All versions 1.0.0 and up support Python 3 only! If you need Python 2 support, check out the following:

Concept

In the early days gopy was fairly limited in it's ability to track object allocation across the border of Go and Python.

As a result, our implementation is fairly naive- we only pass primitive types from Go to Python (nothing that comes by reference).

Session are managed entirely on the Go side and identified with an integer- here are a few function signatures to demonstrate:

  • NewRPCSession(dataSourceName string) uint64
  • RPCConnect(sessionID uint64) error
  • RPCQuery(sessionID uint64, query string) (uint64, error)
  • RPCFetchAll(sessionID, rowsID uint64) (string, error)
  • RPCExecute(sessionID uint64, query string) (uint64, error)
  • RPCGetRowsAffected(sessionID, resultID uint64) (int64, error)
  • RPCClose(sessionID uint64) error

The functions that return complex data do so in a special JSON-based format- at this point gopy does it's magic and those functions are made available to Python.

We then have RPCSession abstraction on the Python side that pulls things together in a class for convenience (saving you need the to keep track of the identifiers and handling deserialisation).

Weird gotchas

We're building for Python3 and we use a python-config script for Python3 however we're using a python.pc file from Python2.

I dunno why this has to be this way, but it's the only way I can get the C Python API GIL lock/unlock calls to be available to Go (C.PyEval_SaveThread() and C.PyEval_RestoreThread(tState)).

So if you're wondering why Python2 still comes into it here and there- that's why.

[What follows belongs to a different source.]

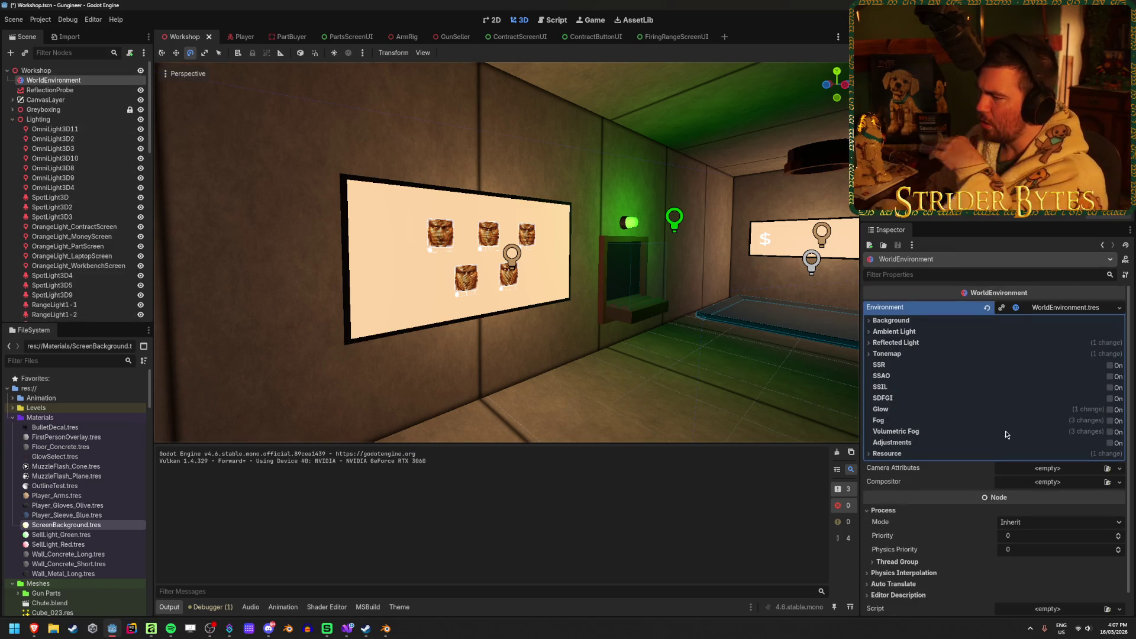
pyautogui.click(1110, 413)
pyautogui.click(1110, 412)
pyautogui.click(1111, 413)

Doesn't seem to cause any problems.

Prerequisites

  • MacOS
  • CPython3.8+
  • virtualenv
    • pip install virtualenv
  • pkgconfig
    • brew install pkg-config
  • Docker

Install (from PyPI)

python -m pip install gomssql-python

Setup

virtualenv -p $(which python3) venv
source venv/bin/activate
./fix_venv.sh
pip install -r requirements-dev.txt

Build

source venv/bin/activate
./native_build.sh

If you're deep in the grind and want to iterate faster, you can invoke:

./native_build.sh fast

This skips the setup (assuming you've already done that).